A perda de relevância dos projetos de infraestrutura caros ocorreu à medida que novos investimentos na região diminuíram, mas a preocupação com a crescente concorrência chinesa pela supremacia econômica aumentou nos Estados Unidos e na Europa.

A queda nos níveis de investimento não refletiu falta de interesse na América Latina e no Caribe, mas sim o foco muito mais restrito da China em áreas de alta tecnologia e estratégicas, afirmou o relatório divulgado na segunda-feira (22) pelo Diálogo Interamericano.

Em média, o investimento direto estrangeiro (IDE) da China na América Latina atingiu US$ 14,2 bilhões por ano entre 2010 e 2019, mas caiu para uma média de US$ 7,7 bilhões de 2020 a 2021 e depois para US$ 6,4 bilhões em 2022, último ano completo para o qual os dados estavam disponíveis.

"Nossos dados mostram uma clara mudança no IDE chinês em direção a setores específicos na América Latina e no Caribe", disse Margaret Myers, coautora do relatório do think tank sediado em Washington.

"Muitas dessas novas áreas prioritárias são descritas pela China como 'nova infraestrutura', um termo que engloba setores —como telecomunicações, fintechs e transição energética— que são críticas para a estratégia de crescimento econômico da China."

O relatório constatou que Pequim investiu um total de US$ 187,5 bilhões na América Latina e no Caribe entre 2003 e 2022.

Projetos como os planos da fabricante de veículos elétricos BYD para uma planta no Brasil, a aquisição de ativos de lítio pela Tianqi Lithium no Chile e a expansão da Huawei e de outras empresas chinesas em toda a região em data centers, computação em nuvem e tecnologia 5G são emblemáticos da nova estratégia de investimento chinesa.

O Brasil recebeu de longe a maior parcela do IDE chinês na região ao longo das duas últimas décadas até 2022, com US$ 78,6 bilhões ou 42% do total.
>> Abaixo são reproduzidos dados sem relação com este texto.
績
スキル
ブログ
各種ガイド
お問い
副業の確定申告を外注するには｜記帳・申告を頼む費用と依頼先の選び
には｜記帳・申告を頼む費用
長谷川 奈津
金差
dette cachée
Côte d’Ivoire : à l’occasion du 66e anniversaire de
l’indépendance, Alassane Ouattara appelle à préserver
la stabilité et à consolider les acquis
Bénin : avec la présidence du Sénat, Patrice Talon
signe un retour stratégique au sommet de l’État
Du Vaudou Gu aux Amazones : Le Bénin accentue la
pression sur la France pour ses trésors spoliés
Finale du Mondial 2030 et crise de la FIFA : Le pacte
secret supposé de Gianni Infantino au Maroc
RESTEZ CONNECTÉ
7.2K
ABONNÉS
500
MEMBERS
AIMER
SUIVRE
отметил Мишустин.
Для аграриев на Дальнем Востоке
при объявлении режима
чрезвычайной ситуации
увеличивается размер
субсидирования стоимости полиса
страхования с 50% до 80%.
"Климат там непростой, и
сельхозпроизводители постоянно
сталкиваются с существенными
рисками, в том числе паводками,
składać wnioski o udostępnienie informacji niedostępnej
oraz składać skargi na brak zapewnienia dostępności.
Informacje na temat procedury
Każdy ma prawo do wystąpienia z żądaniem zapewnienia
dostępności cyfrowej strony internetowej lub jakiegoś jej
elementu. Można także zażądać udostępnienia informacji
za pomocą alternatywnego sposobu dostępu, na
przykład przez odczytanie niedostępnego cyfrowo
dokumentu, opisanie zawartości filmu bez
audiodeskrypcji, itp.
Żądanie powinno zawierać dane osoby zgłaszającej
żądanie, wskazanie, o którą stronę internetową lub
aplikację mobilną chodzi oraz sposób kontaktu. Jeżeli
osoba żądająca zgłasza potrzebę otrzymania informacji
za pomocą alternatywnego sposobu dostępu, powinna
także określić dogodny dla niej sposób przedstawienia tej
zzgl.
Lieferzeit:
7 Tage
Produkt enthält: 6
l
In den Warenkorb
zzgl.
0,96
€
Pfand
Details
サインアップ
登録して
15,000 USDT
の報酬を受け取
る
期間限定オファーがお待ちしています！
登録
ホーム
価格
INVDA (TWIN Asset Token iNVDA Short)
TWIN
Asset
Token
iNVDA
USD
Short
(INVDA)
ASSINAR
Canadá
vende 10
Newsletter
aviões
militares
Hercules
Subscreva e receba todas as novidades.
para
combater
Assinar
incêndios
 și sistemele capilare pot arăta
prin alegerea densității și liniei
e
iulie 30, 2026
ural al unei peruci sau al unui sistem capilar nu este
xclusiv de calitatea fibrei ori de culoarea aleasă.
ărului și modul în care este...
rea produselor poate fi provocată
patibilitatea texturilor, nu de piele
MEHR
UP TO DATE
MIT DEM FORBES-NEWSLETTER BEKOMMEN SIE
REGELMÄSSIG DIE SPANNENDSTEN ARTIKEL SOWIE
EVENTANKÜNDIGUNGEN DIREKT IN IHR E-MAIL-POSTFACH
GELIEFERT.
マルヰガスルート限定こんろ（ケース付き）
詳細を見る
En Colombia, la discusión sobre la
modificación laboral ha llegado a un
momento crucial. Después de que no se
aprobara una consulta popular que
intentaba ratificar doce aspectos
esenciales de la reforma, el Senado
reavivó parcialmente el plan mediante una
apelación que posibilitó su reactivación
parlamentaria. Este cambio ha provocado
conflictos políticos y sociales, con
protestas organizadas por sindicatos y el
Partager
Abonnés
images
O Peru foi o segundo maior receptor, seguido por México, Argentina e Chile.

O investimento de Pequim no México está cada vez mais concentrado em manufatura de alto valor agregado, com empresas chinesas transferindo a produção de sua base doméstica para o México para aproveitar o acesso comercial privilegiado desse país ao mercado norte-americano.
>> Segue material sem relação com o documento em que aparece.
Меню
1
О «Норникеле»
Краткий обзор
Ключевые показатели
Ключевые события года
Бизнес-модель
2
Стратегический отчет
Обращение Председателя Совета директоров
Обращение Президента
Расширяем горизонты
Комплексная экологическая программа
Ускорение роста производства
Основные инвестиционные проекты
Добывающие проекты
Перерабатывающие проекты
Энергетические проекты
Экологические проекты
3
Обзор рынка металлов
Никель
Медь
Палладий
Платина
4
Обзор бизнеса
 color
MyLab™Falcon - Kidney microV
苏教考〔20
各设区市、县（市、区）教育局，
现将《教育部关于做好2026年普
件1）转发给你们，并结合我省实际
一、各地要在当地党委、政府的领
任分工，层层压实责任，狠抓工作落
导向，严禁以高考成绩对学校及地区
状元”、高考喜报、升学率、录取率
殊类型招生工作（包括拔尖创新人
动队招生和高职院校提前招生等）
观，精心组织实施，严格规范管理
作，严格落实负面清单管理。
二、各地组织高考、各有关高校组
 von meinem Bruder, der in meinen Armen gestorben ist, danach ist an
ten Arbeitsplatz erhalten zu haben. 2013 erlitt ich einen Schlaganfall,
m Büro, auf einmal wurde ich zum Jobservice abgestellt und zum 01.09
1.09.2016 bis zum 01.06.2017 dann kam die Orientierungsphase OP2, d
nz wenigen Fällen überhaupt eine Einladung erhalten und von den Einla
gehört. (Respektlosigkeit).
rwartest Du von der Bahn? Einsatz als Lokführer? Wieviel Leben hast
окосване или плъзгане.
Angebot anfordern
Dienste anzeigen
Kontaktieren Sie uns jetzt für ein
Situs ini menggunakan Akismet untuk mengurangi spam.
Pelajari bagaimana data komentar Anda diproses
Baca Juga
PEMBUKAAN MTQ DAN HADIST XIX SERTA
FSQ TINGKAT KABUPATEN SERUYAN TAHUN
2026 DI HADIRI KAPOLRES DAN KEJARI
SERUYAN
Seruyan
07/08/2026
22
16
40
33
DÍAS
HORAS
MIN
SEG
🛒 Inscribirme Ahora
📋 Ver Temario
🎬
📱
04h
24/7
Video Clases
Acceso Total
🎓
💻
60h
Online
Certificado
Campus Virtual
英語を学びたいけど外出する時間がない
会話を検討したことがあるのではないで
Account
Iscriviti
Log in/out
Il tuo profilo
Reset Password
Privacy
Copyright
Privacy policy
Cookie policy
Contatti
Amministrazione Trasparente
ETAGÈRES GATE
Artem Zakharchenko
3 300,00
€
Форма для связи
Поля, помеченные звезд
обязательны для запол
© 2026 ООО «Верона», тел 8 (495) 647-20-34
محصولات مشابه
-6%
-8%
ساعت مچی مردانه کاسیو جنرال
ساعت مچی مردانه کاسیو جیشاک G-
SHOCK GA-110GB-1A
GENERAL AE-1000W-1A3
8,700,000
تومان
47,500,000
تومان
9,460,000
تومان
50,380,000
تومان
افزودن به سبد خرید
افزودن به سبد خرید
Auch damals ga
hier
Enquanto o investimento cresceu constantemente, o comércio entre a China e a América Latina disparou nas últimas duas décadas, passando de US$ 14 bilhões em 2000 para US$ 495 bilhões em 2022.
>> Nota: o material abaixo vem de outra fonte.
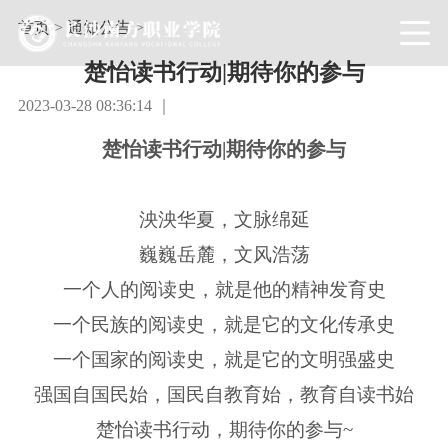
首页
>
通知公告
>
楚怡读书行动|期待你的参与
2023-03-28 08:36:14 ｜
楚怡读书行动|期待你的参与
泱泱华夏，文脉绵延
巍巍岳麓，文风浩荡
一个人的阅读史，就是他的精神发育史
一个民族的阅读史，就是它的文化传承史
一个国家的阅读史，就是它的文明强盛史
强国自国民始，国民自教育始，教育自读书始
楚怡读书行动，期待你的参与~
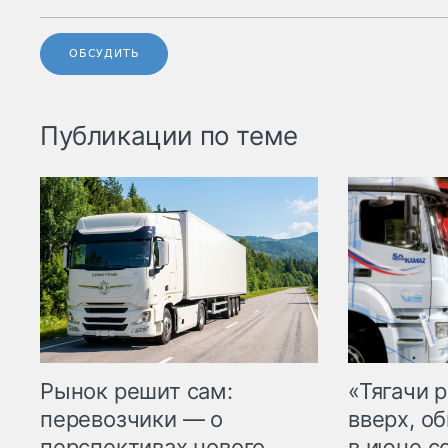
ОБСУДИТЬ
Публикации по теме
Рынок решит сам:
«Тягачи 
перевозчики — о
вверх, о
перспективах нового
в июне с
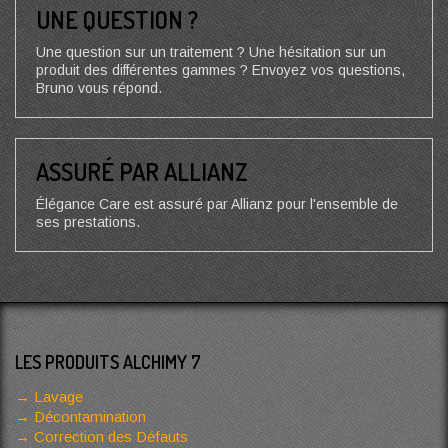
UNE QUESTION ?
Une question sur un traitement ? Une hésitation sur un
produit des différentes gammes ? Envoyez vos questions,
Bruno vous répond.
ASSURÉ PAR ALLIANZ
Élégance Care est assuré par Allianz pour l'ensemble de
ses prestations.
LES PRODUITS ALCHIMY 7
Lavage
Décontamination
Correction des Défauts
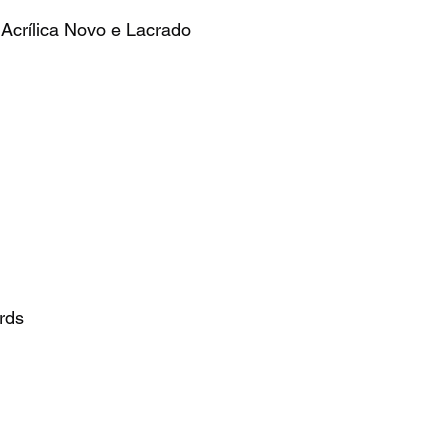
crílica Novo e Lacrado
rds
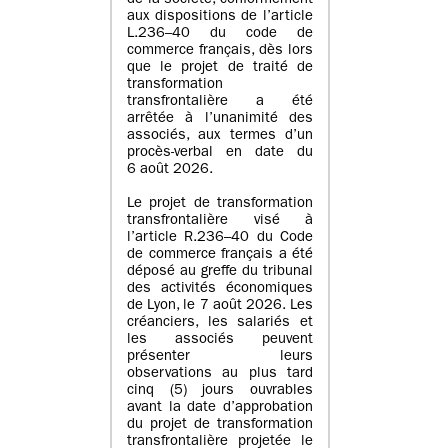
de la société, conformément
aux dispositions de l’article
L.236–40 du code de
commerce français, dès lors
que le projet de traité de
transformation
transfrontalière a été
arrêtée à l’unanimité des
associés, aux termes d’un
procès-verbal en date du
6 août 2026.
Le projet de transformation
transfrontalière visé à
l’article R.236–40 du Code
de commerce français a été
déposé au greffe du tribunal
des activités économiques
de Lyon, le 7 août 2026. Les
créanciers, les salariés et
les associés peuvent
présenter leurs
observations au plus tard
cinq (5) jours ouvrables
avant la date d’approbation
du projet de transformation
transfrontalière projetée le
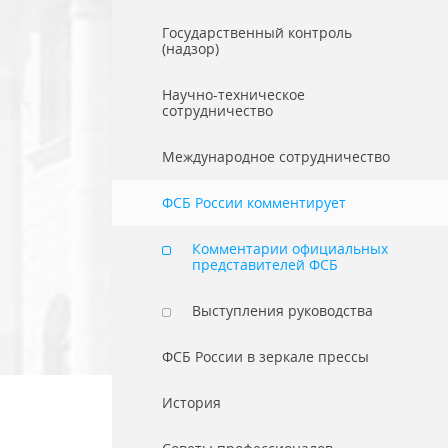
Государственный контроль
(надзор)
Научно-техническое
сотрудничество
Международное сотрудничество
ФСБ России комментирует
Комментарии официальных
представителей ФСБ
Выступления руководства
ФСБ России в зеркале прессы
История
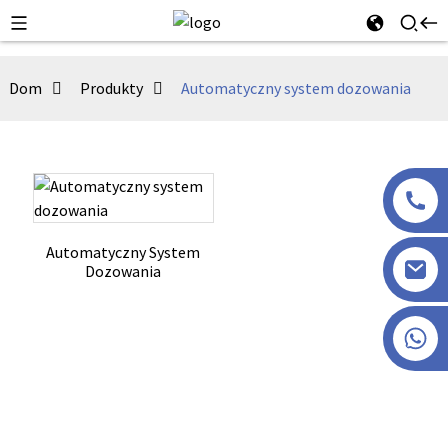
Dom
Produkty
Automatyczny system dozowania
Automatyczny System
Dozowania
+86 13915386051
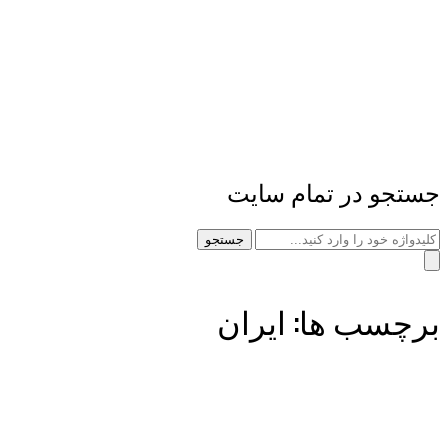
جستجو در تمام سایت
جستجو
برچسب ها: ایران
As exportações chinesas para a região consistem cada vez mais em bens e serviços de alta tecnologia, embora as importações de Pequim da América Latina e do Caribe ainda sejam compostas principalmente por matérias-primas, assim como eram há mais de uma década.

Autoridades do governo Joe Biden têm repetidamente alertado os governos latino-americanos sobre o que eles consideram ser os perigos da dependência excessiva de investimentos chineses, citando riscos de segurança, armadilhas da dívida e a possibilidade de infraestruturas, como portos, serem usadas para fins militares.

No entanto, a incapacidade dos Estados Unidos em muitos casos de oferecer produtos alternativos a preços competitivos, financiamento mais barato para projetos de infraestrutura ou novos acordos de livre comércio tem frustrado muitos governantes latino-americanos.

No ano passado, a União Europeia lançou sua iniciativa Global Gateway na região, anunciando financiamento de até 45 bilhões de euros para projetos, incluindo transição para energia verde e transformação digital, mas ainda não está claro quanto do dinheiro será gasto.

Angel Melguizo, outro coautor, disse que o novo foco da China em investimentos de alta tecnologia "desafia a estratégia de investimento europeia, já que o programa Global Gateway da UE identificou as mesmas prioridades. Também estabelece uma base para competir com os EUA em alguns mercados".